Solstício da alma...a enorme roda gira
e embaixo geme a esquiva criatura
Presas à engrenagem as asas suas, 
suplica e geme contra a algema que a fez cativa
arrastando seu carma pelas horas nuas

Sussurrou-lhe o anjo: é mesmo assim... !
Guarda-te da ira e aceita o girar da roda
pois hás de experimentar o inverno
para reconheceres a doçura do calor
terás que arder nos suores dos verões
tal que o frio venha a parecer um grande alívio
E no vento árido do outono sonharás com a primavera...!

Suporte então o inverno...com ele aprenda...
e ensinarás assim a cada célula tua
a grandeza de aqui viver, e quando fores
cada uma delas à Mãe retornará:
células-semente, prontas a recomeçar

Serás a semente engendrada pela árvore da vida
conhecerás raiz e caule, galhos, fruto e flor
tudo então em ti condensarás no gene
que ascenderá em árvore de altivos galhos
Concedendo ao Criador mais uma centelha consciente
De tudo que é a vida, do mais humilde verme 
ao anjo iridescente.

Bíndi

quinta-feira, 19 de junho de 2014

Não Dispute com a Vida




Khaled sonhou um ano inteiro: sonhou ver pronta sua casinha, tão branca entre os pinheiros. Juntou pedra à pedra em suas horas de folga, e transportou para lá os móveis, os vasinhos de azaleia, as roupas de cama, os sonhos todos, miudinhos, mas entusiasmados e tangíveis. Fez o que sabia e fez o que podia, e suas mãos o ajudaram, seus amigos o ajudaram, e tudo prosperava na senda da vida tranquila.
Mas então veio a noite de um dia de outubro, e com ela o vendaval. Veio o aguaceiro, o temporal, as chicotadas de chuva que intumesceram o rio. 
Khaled chorava enquanto as águas lambiam o gramado no patamar da casinha. E as águas subiam, subiam...lá se vão as azaleias, molharam-se todas as fronhas bordadas por mãos de mãe, o telhado desabado por sobre móveis e paredes quebrados, as árvores todas no chão, tudo, tudo...aniquilado.

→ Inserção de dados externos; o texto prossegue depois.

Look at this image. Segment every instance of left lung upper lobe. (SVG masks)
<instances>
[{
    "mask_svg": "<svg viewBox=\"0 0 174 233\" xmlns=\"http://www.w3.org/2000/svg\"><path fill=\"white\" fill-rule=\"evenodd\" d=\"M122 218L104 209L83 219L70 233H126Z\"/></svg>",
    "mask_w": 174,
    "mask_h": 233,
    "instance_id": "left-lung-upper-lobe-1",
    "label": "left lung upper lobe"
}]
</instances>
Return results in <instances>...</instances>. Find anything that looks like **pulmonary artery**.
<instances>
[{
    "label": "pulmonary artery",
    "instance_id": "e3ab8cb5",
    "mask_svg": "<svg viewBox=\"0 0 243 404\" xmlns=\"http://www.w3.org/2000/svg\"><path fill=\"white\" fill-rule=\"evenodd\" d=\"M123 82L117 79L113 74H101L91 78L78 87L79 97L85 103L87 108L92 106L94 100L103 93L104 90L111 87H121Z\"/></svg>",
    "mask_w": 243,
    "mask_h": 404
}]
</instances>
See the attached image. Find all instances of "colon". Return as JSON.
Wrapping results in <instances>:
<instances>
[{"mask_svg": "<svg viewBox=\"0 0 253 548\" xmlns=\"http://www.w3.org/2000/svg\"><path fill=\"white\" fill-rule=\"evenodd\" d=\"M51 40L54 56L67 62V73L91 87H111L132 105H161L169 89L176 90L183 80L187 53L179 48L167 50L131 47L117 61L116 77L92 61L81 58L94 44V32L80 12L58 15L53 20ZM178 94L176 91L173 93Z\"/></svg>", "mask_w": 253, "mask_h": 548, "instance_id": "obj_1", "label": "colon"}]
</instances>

Na casa de seus parentes, Khaled jogava à vida todas as maldições que sabia. Respondia sombrio aos oferecimentos de ajuda, negava-se a sair do lugar, queria desistir de tudo e juntar-se aos moradores das ruas, que não têm um teto a perder.

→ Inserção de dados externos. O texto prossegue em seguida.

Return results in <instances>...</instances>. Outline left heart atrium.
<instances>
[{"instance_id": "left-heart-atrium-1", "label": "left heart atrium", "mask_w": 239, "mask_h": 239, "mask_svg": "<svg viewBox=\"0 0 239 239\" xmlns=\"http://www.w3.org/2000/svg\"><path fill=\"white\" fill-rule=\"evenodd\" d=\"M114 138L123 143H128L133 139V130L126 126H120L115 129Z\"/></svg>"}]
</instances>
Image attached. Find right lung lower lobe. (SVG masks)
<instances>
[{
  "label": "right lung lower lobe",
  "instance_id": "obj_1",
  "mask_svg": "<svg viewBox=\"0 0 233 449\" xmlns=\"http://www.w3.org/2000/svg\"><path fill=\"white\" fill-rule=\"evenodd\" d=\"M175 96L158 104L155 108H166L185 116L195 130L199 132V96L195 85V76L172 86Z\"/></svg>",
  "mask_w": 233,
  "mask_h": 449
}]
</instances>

"De nada vale ficares assim, disse-lhe um amigo. Você está lutando contra moinhos de vento..."
"Acha que ofendo a Deus com meu comportamento, e posso ser ainda mais castigado?" respondeu Khaled.
"Amigo, as suas queixas não ofendem o Criador de tudo. Nada do que fales ou faças é contra Ele, que tudo pode e sabe, pois como uma frágil criatura mediria forças contra o Ser que tudo fez e tudo pode? Castigarias uma formiga por ter tentado em vão levar uma folha por um buraco pequeno demais?
A tua rebelião vai contra ti mesmo,  são tuas energias que estás minando hora após hora, é em teu próprio prejuízo que largas de mão todas as esperanças e empenhos. A paz não é a ausência da perturbação externa, senão o estado de alma a que o exterior jamais aflige.
Esta tragédia te ensinou mais do que qualquer mestre; mostrou-te em curso intensivo a malícia do apego que nos convence sutilmente que precisamos atulhar mais e mais coisas para estarmos bem; mostrou que podem te tirar tudo, tudo, tudo...que ainda tu És.
 Dizem que temos que desafiar a vida e os obstáculos...na verdade, é conosco que temos que disputar todos os dias: desafiar as nossas barreiras, medos, raivas, emoções e pensamentos negativos...os espíritos vitoriosos são os que vencem a si mesmos."